-- Task goal --
Please restate every record below word for word.

-- Supplied material --

● ● ● ● ● ● ●

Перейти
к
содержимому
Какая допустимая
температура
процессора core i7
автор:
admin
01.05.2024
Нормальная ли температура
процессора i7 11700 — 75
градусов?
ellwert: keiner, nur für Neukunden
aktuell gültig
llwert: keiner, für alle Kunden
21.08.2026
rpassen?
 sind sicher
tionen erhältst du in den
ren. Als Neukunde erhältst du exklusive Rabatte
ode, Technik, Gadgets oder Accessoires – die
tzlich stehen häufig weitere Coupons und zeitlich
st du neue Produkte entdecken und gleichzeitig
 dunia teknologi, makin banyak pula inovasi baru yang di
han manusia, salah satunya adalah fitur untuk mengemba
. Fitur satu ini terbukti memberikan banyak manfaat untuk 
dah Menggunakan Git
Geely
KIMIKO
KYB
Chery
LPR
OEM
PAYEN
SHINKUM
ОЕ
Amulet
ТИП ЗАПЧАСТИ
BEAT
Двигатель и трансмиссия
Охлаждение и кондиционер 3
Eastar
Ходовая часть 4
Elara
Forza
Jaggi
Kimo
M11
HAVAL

● ● ● ● ● ● ●

-- Exercise response --
Перейти
к
содержимому
Какая допустимая
температура
процессора core i7
автор:
admin
01.05.2024
Нормальная ли температура
процессора i7 11700 — 75
градусов?
ellwert: keiner, nur für Neukunden
aktuell gültig
llwert: keiner, für alle Kunden
21.08.2026
rpassen?
 sind sicher
tionen erhältst du in den
ren. Als Neukunde erhältst du exklusive Rabatte
ode, Technik, Gadgets oder Accessoires – die
tzlich stehen häufig weitere Coupons und zeitlich
st du neue Produkte entdecken und gleichzeitig
 dunia teknologi, makin banyak pula inovasi baru yang di
han manusia, salah satunya adalah fitur untuk mengemba
. Fitur satu ini terbukti memberikan banyak manfaat untuk 
dah Menggunakan Git
Geely
KIMIKO
KYB
Chery
LPR
OEM
PAYEN
SHINKUM
ОЕ
Amulet
ТИП ЗАПЧАСТИ
BEAT
Двигатель и трансмиссия
Охлаждение и кондиционер 3
Eastar
Ходовая часть 4
Elara
Forza
Jaggi
Kimo
M11
HAVAL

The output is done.